Não é sobre números, mas são os números que desenham o cenário grotesco. De acordo com o relatório da ONU elaborado pelo Escritório das Nações Unidas contra a Droga e o Crime, “no mundo todo, em países ricos e pobres, em regiões desenvolvidas e em desenvolvimento, um total de 50 mil mulheres são assassinadas todo ano devido ao seu papel e à sua condição de mulher”. Ainda segundo o documento “Assassinato de gênero de mulheres e meninas”, os crimes de feminicídio fazem com que o lar seja o lugar mais perigoso para essas vítimas e “frequentemente a culminação de uma longa violência de longa duração que precisa ser combatida”.
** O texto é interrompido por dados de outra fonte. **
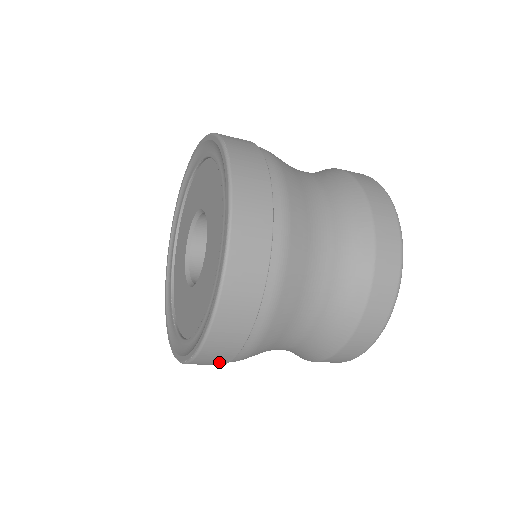
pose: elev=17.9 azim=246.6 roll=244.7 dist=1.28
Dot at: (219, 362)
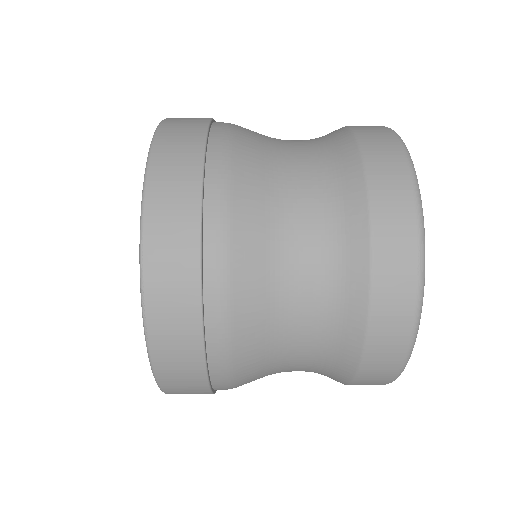
Dot at: occluded
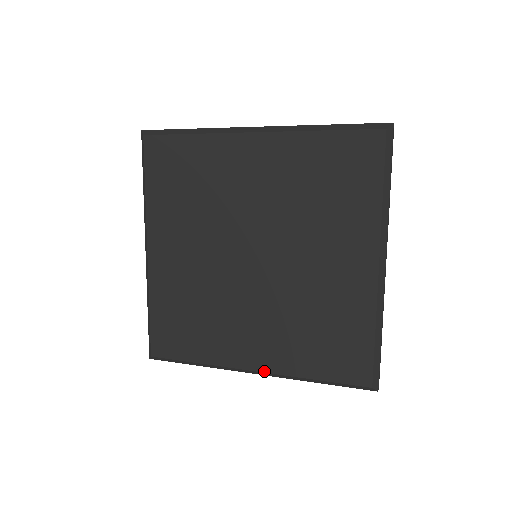
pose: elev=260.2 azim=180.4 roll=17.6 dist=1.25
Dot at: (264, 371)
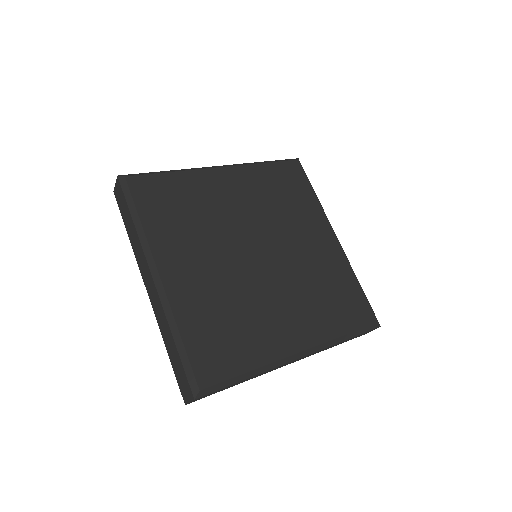
Dot at: (309, 347)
Em seu estudo, a Organização das Nações Unidas conclui que o envolvimento dos próprios homens no combate ao feminicídio é um “aspecto crucial” para enfrentar o assassinato de mulheres. A ONU propõe o desenvolvimento de “normas culturais que se afastem da masculinidade violenta e dos estereótipos de gênero”, além da “educação precoce de meninos e meninas, que promova a igualdade de gênero e ajude a quebrar os efeitos negativos dos papéis de gêneros estereotipados”. É uma solução que envolve toda uma sociedade, toda uma cultura, todo um combate a uma herança cultural patriarcal que coloca o homem como proprietário do corpo da mulher que se casa com ele, ou que o escolhe como namorado ou companheiro. É um processo de cura de relacionamentos doentes, em que a mulher possui obrigações que lhe são impostas desde a casa dos pais até a casa em que vive com o marido e filhos. Obrigações morais que não são impostas aos homens, obrigações de tarefas que “não cabem” aos maridos, quando se vive sob um teto machista, que passa de geração em geração.
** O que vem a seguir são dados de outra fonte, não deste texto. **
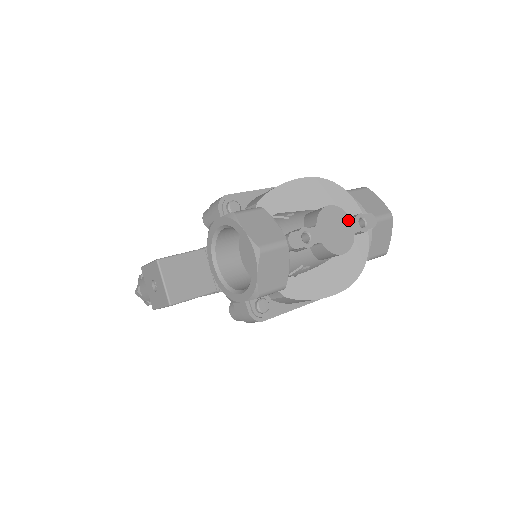
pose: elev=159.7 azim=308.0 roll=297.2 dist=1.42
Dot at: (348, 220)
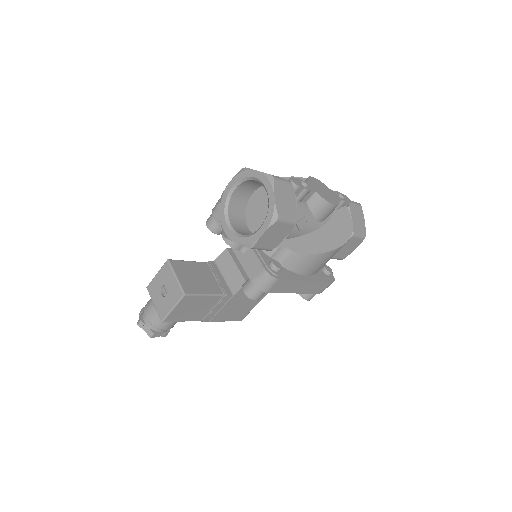
Dot at: (330, 190)
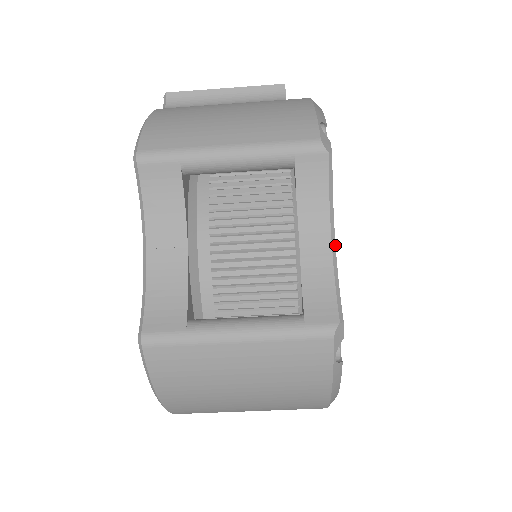
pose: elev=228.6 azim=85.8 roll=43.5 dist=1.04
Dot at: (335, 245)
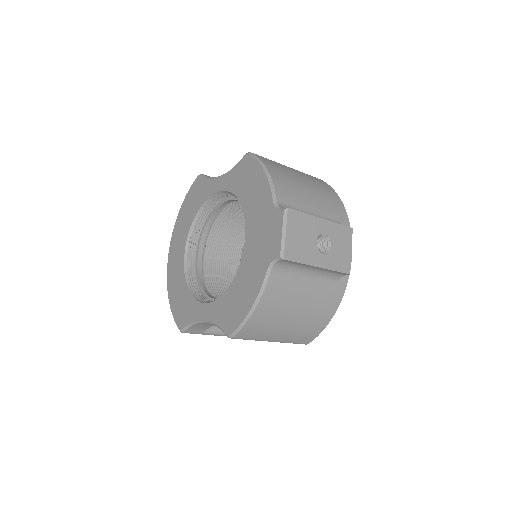
Dot at: occluded
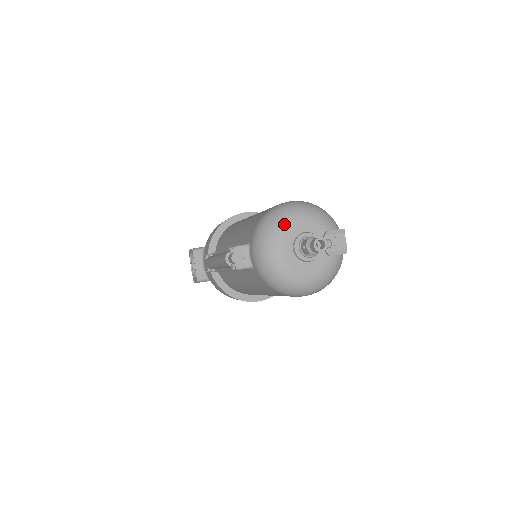
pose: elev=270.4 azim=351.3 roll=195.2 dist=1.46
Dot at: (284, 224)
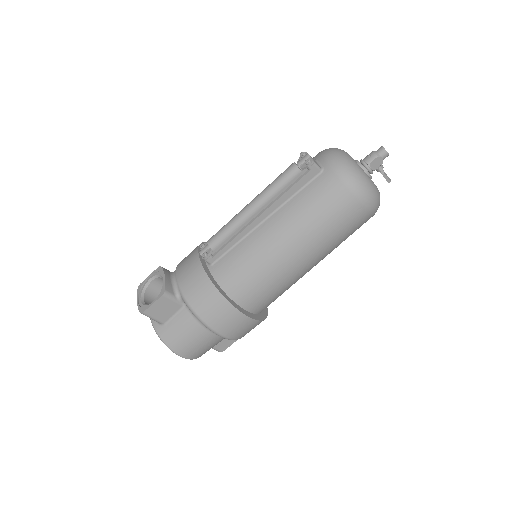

Relatórios como esse da ONU, que escancaram números que assustam, de nada valem se não servirem de alerta para formadores de opinião, educadores, médicos, que lancem mão dos dados para ajudar a mudar histórias. É obrigação de todos que entendem a gravidade desses números fazer a sua parte para poupar vidas, espalhar respeito, fazer a sociedade perceber que núcleos familiares que matam suas mulheres estão fadados ao sofrimento crescente e eterno.

Como parte do enfrentamento do problema, a Organização das Nações Unidas lançou a campanha “Dezesseis dias de Ativismo pelo Fim da Violência contra as Mulheres”, que se estenderá até o Dia Internacional dos Direitos Humanos, em 10 de dezembro. Como parte do programa, as mulheres serão incentivadas a desabafar e denunciar casos de machismo de que sejam vítimas em todo o mundo. A chefe da ONU Mulheres, a sul-africana Phumzile Mlambo-Ngcuka, que também é subsecretária-geral das Nações Unidas, afirma que a campanha “é um chamado para ouvir e acreditar nas sobreviventes, colocar fim à cultura de silêncio e ao questionamento da credibilidade da vítima”. Todo apoio à campanha da ONU. Já é hora de não se aceitar mais a culpabilização da vítima!